- PROBLEM DETAILS
Only certain lines below are wanted: those starting at the line containing "right shoulder: (519, 319)" and ending at the line containing "left knee: (673, 423)", both included, each retyped exactly.

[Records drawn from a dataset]
+-------+

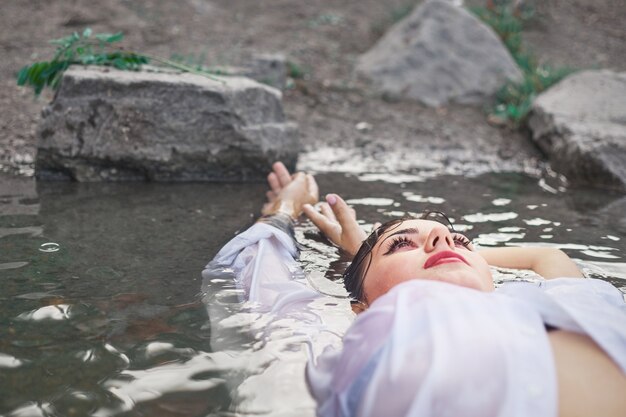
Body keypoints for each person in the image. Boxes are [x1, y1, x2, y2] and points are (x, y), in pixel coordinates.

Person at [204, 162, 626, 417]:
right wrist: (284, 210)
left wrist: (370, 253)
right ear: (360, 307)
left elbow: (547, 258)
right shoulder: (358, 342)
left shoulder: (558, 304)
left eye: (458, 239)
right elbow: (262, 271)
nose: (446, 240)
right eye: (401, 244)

+-------+

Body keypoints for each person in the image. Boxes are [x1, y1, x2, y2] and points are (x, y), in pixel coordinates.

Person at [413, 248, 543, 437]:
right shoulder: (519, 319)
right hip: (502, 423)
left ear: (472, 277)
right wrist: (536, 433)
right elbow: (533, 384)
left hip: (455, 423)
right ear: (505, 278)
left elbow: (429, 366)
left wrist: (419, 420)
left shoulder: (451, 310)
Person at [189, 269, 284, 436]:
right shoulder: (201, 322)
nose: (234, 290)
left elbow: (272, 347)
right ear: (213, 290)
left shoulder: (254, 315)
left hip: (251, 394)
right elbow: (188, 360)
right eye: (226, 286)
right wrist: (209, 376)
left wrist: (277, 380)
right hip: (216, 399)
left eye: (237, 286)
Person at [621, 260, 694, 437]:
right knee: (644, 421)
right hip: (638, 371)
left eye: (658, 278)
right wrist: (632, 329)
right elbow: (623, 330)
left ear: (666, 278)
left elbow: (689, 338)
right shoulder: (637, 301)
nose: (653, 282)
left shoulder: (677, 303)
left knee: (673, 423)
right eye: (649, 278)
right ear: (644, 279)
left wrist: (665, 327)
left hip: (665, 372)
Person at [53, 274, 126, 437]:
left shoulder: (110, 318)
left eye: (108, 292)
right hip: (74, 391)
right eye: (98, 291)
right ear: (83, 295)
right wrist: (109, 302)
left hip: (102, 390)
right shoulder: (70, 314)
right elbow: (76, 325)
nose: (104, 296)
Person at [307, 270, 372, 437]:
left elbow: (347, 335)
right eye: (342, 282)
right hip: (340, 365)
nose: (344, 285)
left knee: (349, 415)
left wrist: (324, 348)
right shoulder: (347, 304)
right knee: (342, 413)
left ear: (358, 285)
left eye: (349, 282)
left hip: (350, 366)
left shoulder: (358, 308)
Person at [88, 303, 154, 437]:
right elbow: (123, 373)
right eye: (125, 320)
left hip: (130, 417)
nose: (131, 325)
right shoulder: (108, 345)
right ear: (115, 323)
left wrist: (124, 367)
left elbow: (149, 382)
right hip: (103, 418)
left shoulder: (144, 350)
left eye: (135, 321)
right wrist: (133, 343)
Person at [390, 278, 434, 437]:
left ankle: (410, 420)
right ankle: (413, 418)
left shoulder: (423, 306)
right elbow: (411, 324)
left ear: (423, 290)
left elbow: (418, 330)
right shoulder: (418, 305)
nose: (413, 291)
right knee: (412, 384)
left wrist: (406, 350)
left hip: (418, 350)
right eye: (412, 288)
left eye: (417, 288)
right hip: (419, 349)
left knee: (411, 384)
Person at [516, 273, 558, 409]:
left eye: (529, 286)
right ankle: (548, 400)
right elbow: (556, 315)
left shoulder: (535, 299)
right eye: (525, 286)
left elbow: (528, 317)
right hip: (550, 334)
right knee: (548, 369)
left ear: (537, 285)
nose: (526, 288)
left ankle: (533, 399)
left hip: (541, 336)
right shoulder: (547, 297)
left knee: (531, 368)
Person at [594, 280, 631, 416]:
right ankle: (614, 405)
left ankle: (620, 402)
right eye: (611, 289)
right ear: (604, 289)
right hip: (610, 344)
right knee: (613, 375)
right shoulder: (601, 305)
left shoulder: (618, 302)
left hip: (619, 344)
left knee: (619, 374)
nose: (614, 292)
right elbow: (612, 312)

+-------+

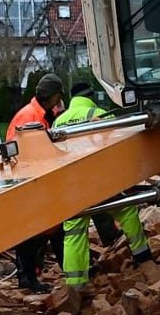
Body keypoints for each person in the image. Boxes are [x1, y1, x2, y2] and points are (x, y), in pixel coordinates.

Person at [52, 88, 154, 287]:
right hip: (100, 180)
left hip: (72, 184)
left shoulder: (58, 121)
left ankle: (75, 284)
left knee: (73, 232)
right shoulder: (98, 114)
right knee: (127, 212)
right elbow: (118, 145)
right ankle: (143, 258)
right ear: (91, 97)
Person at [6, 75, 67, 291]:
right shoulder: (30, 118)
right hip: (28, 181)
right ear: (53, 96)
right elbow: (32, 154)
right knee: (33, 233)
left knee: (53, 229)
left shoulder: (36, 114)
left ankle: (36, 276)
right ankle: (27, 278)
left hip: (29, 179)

+-------+

- TASK OUTPUT
right shoulder: (519, 319)
right hip: (502, 423)
left ear: (472, 277)
right wrist: (536, 433)
right elbow: (533, 384)
left hip: (455, 423)
right ear: (505, 278)
left elbow: (429, 366)
left wrist: (419, 420)
left shoulder: (451, 310)
Person at [189, 269, 284, 436]:
right shoulder: (201, 322)
nose: (234, 290)
left elbow: (272, 347)
right ear: (213, 290)
left shoulder: (254, 315)
left hip: (251, 394)
right elbow: (188, 360)
right eye: (226, 286)
right wrist: (209, 376)
left wrist: (277, 380)
right hip: (216, 399)
left eye: (237, 286)
Person at [621, 260, 694, 437]:
right knee: (644, 421)
right hip: (638, 371)
left eye: (658, 278)
right wrist: (632, 329)
right elbow: (623, 330)
left ear: (666, 278)
left elbow: (689, 338)
right shoulder: (637, 301)
nose: (653, 282)
left shoulder: (677, 303)
left knee: (673, 423)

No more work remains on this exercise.